Thanks for responding to my questions. Please make the modifications promised in your response. Regarding the theoretical novelty, I was referring to generative models and not the idea of matching datasets used for conditional training. Regarding the randomness in the initial set of sequences, can you please clarify how many sets of 128 initial sequences were generated? Only five runs with five randomly chosen sets of 128 initial sequences? what is the size of the dataset you are sampling from? I do not think sampling 128 samples from a large dataset for five times will produce much variation in the performance.
In any case for the responses provided so far, I will raise my score. If you can please also clarify the random sampling and why it is limited to five runs.
Thank you for your valuable feedback and for raising your score. We will ensure all modifications are made in the final paper. We conducted 5 independent runs for each experiment, where in each run a new set of 128 seeds was (uniform) randomly sampled from the training splits. These seeds were drawn from specific sets, with sizes of 2,139 and 3,448 for AAV medium and hard, respectively.
To address the comment about the number of runs, we have conducted an additional experiment, repeating the evaluation process for 100 runs instead of 5. The results below compare a model starting with fixed seeds against models using 5 and 100 sets of randomly selected seeds.

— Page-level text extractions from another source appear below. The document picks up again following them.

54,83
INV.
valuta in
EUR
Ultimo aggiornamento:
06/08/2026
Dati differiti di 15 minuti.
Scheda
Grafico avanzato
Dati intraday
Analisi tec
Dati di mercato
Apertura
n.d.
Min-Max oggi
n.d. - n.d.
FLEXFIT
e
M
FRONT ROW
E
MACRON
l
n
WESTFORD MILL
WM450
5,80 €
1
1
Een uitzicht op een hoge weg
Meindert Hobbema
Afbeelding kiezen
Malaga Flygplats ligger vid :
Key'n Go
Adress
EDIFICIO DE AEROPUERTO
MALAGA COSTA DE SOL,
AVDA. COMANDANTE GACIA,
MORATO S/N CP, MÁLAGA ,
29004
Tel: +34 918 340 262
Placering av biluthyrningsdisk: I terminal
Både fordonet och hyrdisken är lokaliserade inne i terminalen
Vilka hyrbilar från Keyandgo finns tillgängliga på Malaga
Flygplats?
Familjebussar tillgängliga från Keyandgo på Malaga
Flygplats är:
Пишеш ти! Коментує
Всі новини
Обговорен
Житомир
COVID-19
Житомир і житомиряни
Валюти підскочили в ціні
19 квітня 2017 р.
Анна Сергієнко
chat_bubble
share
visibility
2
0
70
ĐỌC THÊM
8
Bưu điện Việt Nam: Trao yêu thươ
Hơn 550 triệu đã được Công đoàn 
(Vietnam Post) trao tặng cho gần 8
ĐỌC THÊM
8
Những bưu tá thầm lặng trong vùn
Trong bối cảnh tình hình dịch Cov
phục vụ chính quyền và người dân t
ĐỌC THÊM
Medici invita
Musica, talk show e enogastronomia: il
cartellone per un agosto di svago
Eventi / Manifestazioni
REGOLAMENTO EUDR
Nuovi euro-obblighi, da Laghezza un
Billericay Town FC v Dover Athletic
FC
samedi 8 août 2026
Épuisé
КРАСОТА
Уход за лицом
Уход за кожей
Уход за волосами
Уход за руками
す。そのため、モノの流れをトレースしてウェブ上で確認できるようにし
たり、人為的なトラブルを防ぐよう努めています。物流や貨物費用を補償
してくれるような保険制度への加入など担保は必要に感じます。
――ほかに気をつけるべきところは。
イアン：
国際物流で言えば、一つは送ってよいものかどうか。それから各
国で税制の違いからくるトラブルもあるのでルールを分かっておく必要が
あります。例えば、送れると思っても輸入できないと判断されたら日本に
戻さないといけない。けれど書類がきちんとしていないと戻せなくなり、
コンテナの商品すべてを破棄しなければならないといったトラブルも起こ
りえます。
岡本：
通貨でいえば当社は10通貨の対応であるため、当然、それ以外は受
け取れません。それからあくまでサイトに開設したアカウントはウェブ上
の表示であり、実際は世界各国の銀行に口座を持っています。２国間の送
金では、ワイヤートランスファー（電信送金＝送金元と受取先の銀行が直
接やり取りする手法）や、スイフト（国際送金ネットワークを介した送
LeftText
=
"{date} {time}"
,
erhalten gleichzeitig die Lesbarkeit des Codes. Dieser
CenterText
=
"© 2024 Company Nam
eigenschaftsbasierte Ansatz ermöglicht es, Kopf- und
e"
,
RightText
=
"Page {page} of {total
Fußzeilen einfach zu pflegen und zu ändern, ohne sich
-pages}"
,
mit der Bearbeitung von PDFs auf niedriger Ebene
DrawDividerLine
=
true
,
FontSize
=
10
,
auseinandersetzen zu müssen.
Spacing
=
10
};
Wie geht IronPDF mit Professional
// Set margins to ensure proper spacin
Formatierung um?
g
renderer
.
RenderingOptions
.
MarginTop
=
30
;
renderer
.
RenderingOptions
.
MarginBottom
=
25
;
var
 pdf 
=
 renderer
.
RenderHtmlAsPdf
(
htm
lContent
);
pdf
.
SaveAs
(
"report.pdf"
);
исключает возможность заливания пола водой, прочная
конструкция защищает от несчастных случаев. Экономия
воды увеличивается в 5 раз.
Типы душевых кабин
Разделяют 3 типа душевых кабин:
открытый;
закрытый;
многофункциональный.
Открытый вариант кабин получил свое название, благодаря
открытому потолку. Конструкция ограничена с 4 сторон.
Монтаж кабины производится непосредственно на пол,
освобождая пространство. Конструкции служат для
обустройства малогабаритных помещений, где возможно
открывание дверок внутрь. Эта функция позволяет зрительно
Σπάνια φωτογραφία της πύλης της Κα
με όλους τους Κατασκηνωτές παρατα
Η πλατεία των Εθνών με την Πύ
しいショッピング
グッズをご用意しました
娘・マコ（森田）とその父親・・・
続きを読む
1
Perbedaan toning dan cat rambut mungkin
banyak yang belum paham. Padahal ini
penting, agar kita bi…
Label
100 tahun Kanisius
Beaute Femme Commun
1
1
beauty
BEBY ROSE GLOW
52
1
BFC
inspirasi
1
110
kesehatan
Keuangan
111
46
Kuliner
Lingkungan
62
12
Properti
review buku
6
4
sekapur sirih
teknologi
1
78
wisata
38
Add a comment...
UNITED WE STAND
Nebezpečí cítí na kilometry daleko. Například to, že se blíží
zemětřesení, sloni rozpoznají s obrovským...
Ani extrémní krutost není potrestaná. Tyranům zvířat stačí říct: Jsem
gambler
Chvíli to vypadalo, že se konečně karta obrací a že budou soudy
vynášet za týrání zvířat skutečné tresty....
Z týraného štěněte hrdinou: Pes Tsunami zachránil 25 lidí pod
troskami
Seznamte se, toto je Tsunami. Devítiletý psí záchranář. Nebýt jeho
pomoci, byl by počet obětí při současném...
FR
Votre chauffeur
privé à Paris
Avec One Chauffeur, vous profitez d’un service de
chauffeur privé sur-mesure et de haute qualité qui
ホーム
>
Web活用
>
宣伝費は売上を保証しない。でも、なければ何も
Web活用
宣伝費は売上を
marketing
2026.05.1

| Seed Type | fitness | diversity | novelty |
|---|---|---|---|
| fixed seeds | .53 (.01) | 5.2 (.2) | 5.6 (.6) |
| random seeds (5 runs) | .54 (.02) | 5.3 (.3) | 5.4 (.5) |
| random seeds (100 runs) | .52 (.02) | 5.1 (.3) | 5.8 (.4) |
| Table 1: AAV-med results comparing fixed vs random seeds (5 and 100 runs) (mean/std reported) |
| Seed Type | fitness | diversity | novelty |
|---|---|---|---|
| fixed seeds | .54 (.04) | 4.6 (.7) | 6.6 (.5) |
| random seeds (5 runs) | .52 (.06) | 4.1 (.8) | 6.8 (.4) |
| random seeds (100 runs) | .53 (.07) | 3.8 (.7) | 7.0 (.4) |
| Table 2: AAV-hard results comparing fixed vs random seeds (5 and 100 runs) (mean/std reported) |
As the tables show, the performance metrics and their standard deviations remain highly consistent between the 5-run and 100-run experiments.
We thank you again for your constructive feedback, which led to this more thorough analysis and further strengthened our confidence in the results.
This paper introduces the Generative Property Enhancer (GPE), a conditional density estimation approach that aims to improve molecular and protein design without relying on surrogate discriminators. The idea of leveraging ordered property pairs to implicitly guide the generative model is appealing, and the authors present results on protein fitness optimization benchmarks. Reviewers appreciated the motivation to move beyond surrogate models, the simplicity and scalability of the approach, and the additional ablations and experiments provided during rebuttal.
Several reviewers highlighted that their earlier concerns were adequately addressed: reproducibility was improved through ablations, and the baselines were expanded. On the other hand, some of reviews indicated limited novelty since the generative models themselves are not fundamentally modified, as well as concerns about problem specification and positioning, in particular the relation to offline optimization. Based on this, the AC strongly requires that for the camera-ready version, the authors incorporate the clarifications and improvements promised in the rebuttal, including a more thorough integration of the offline optimization literature, and stronger comparisons. This also concerns the wet-lab validation, which was very shortly mentioned in the rebuttal. The wet-lab validation should be described thoroughly, specifying the experimental conditions, evaluation metrics, the way the candidates were selected for experimental validation, the targets, and how exactly the experimental success rate was compared against LAMBO, etc. Without providing these details, these important results are not reproducible. With these recommended refinements, the paper will make a solid and impactful contribution to the NeurIPS community.